Copy the text lines from the data below word for word, leaving out the pictures.

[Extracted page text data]
=====

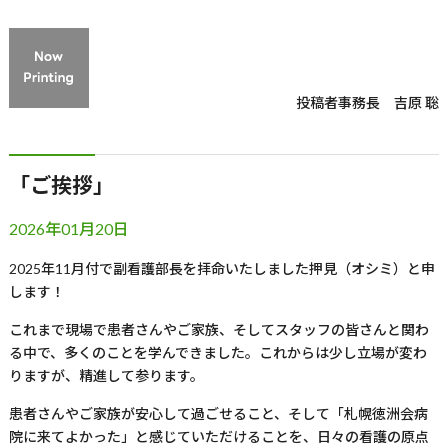
投稿者
事務長 吉原 聡
「ご挨拶」
2026年01月20日
2025年
11
月付で副看護部長を拝命いたしました押見（オシミ）と申
します！
これまで現場で患者さんやご家族、そしてスタッフの皆さんと関わ
る中で、多くのことを学んできました。これからは少し立場が変わ
りますが、精進して参ります。
患者さんやご家族が安心して過ごせること、そして「札幌徳洲会病
院に来てよかった」と感じていただけることを、日々の看護の原点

=====

[ANSWER BELOW]:
投稿者
事務長 吉原 聡
「ご挨拶」
2026年01月20日
2025年
11
月付で副看護部長を拝命いたしました押見（オシミ）と申
します！
これまで現場で患者さんやご家族、そしてスタッフの皆さんと関わ
る中で、多くのことを学んできました。これからは少し立場が変わ
りますが、精進して参ります。
患者さんやご家族が安心して過ごせること、そして「札幌徳洲会病
院に来てよかった」と感じていただけることを、日々の看護の原点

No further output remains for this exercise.